Separó las manos como si la respuesta fuera perfectamente evidente.

—Te sitúas donde no pueda verte y fríes a ese cabrón.

—¿Me freíste antes o después de freír a Al—Muntaqim?

—¿Así era como se denominaba a sí mismo? Demonios, Audran, hay un pequeño haz de difusión en estas pistolas estáticas. Lo siento, tuve que abatirte a ti también, pero no deja lesiones permanentes, inshallah. Se levantó con esa caja, y no podía esperar a que te quitaras de enmedio para disparar. No tuve más remedio.

—Está bien —dije—. ¿Dónde está el vengador ahora?
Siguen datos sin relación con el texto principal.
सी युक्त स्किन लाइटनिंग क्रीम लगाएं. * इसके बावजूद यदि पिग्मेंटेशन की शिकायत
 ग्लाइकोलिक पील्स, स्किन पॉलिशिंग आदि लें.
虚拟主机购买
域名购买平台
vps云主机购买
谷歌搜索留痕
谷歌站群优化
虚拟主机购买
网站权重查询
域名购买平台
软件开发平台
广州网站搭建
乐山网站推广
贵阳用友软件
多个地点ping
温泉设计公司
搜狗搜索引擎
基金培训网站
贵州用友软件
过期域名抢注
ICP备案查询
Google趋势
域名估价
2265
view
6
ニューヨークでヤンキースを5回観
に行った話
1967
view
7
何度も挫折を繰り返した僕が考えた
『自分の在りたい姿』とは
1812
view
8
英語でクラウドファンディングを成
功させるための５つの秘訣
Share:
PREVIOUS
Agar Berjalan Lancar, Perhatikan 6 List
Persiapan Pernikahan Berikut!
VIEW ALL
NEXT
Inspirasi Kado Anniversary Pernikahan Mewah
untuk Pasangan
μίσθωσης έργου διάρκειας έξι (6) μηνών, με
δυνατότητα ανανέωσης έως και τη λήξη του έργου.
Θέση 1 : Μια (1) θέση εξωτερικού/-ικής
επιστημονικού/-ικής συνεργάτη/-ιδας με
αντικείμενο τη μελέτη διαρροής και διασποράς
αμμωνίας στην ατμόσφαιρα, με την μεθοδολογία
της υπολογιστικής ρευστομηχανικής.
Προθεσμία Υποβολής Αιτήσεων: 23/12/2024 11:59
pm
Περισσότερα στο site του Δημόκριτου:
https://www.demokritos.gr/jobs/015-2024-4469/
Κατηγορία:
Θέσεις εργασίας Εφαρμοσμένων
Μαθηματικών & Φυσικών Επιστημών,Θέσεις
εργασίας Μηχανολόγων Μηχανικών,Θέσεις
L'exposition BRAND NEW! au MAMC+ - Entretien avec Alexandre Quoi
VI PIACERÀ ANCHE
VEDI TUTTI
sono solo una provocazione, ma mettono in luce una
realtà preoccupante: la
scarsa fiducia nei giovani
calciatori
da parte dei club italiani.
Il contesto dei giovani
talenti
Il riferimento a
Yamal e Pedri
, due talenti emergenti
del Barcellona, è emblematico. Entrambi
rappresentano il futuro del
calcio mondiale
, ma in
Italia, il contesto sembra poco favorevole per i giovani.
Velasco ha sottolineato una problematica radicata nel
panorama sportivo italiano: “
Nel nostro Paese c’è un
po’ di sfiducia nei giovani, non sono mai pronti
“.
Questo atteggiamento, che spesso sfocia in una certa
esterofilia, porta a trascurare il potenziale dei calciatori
—Mientras dormías vino el camión de la carne. Se lo llevó a la sala de seguridad de un hospital.

Eso me molestó.

—Al artificiero loco lo llevan a una preciosa cama de hospital, pero yo debo yacer en el suelo asqueroso de este maldito salón.

Shaknahyi se encogió de hombros.

—Él está mucho peor que tú. A ti sólo te alcanzó el rebote de la carga. A él le dio de lleno.

Al—Muntaqim iba a sentirse un poco decaído durante un tiempo. No me preocupaba en absoluto.

—No hay necesidad de discutir sobre moralidad con un imbécil —dijo Shaknahyi—. Debes aprovechar la primera oportunidad para neutralizar al mamón.

Hizo el ademán de disparar con su dedo índice.

—Eso no era lo que el Guardián Completo me decía. Por cierto, ¿me desconectaste tú el moddy? ¿Qué has hecho con él?

—Aquí está.

Sacó el moddy del bolsillo de su camisa y lo arrojó al suelo a mi lado. Entonces levantó su pesada bota negra e hizo pedazos el módulo de plástico. Fragmentos de brillantes colores de la red del circuito se desparramaron por el suelo.

—Si te pones otro de éstos —añadió—, haré lo mismo con tu cara y luego chutaré los restos fuera de mi coche patrulla.